§ **To-do item**: Count the lines in the listing below that contain the string "Contact", matching case exactly. Reply with the number only.

§ **Given records**:
=======
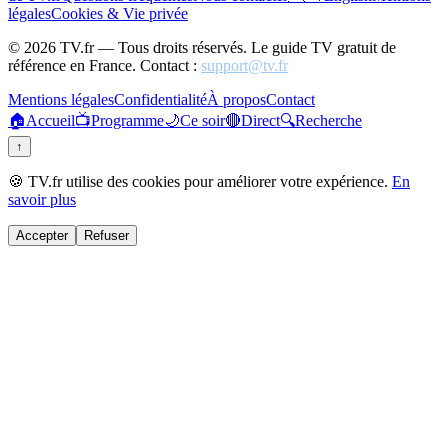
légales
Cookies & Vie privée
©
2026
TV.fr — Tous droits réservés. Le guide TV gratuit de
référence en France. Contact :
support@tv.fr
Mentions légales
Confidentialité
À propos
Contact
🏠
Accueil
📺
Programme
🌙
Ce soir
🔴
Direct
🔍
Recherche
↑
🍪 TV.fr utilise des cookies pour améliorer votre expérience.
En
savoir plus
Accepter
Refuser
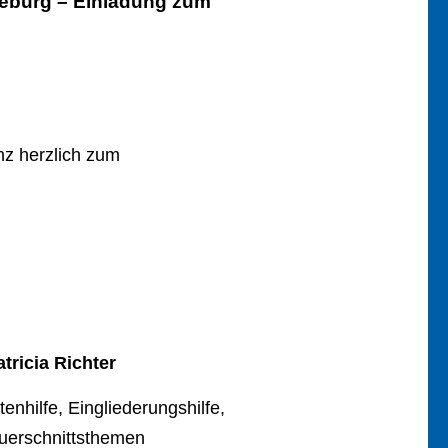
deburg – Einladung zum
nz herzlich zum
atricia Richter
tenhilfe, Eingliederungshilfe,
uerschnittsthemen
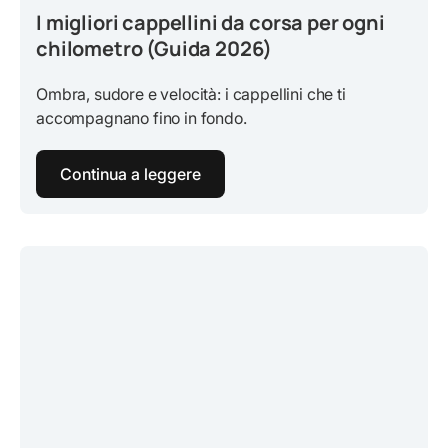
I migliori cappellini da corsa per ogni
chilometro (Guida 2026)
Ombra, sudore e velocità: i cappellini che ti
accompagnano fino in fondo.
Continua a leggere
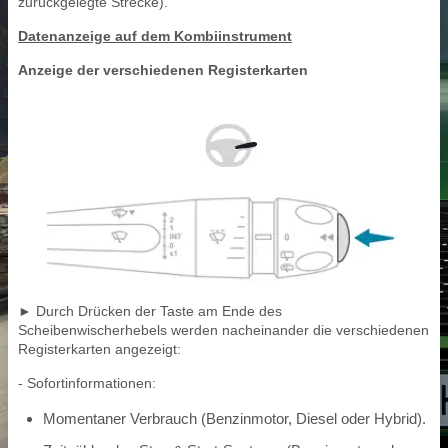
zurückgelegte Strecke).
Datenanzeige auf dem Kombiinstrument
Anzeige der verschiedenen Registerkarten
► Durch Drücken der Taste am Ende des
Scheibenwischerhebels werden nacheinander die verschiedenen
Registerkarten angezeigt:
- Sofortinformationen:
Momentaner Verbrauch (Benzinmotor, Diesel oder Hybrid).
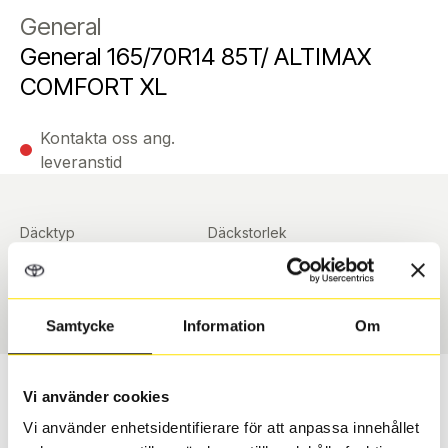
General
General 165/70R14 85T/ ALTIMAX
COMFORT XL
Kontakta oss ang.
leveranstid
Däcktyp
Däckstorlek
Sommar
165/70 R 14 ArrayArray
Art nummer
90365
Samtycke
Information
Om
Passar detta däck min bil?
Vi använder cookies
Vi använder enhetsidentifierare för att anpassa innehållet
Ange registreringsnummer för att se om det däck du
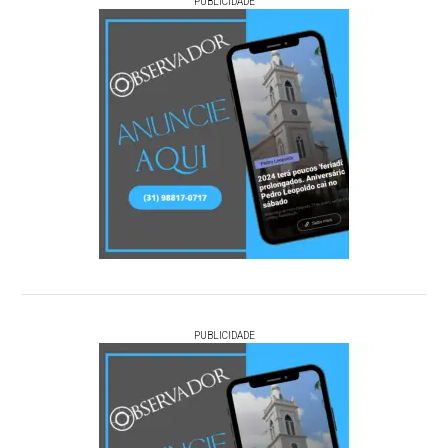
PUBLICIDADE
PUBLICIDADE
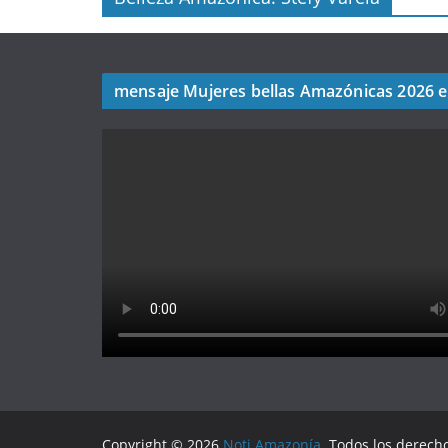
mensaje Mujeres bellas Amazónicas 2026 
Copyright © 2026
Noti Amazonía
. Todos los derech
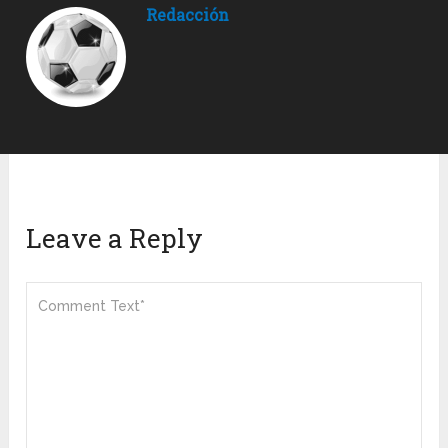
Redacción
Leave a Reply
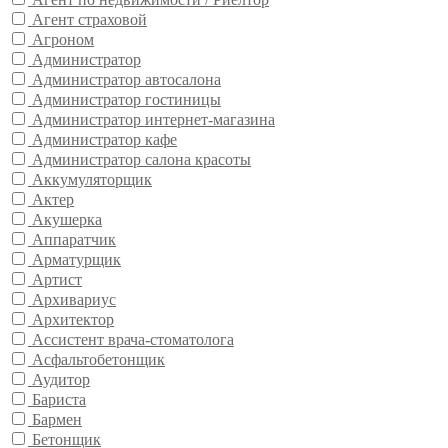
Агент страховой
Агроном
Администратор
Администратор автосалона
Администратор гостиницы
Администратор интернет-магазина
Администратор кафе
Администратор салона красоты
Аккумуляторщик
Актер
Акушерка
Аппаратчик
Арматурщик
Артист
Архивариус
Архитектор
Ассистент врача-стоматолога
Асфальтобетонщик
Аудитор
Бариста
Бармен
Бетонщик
=======
§ **Exercise output**: 2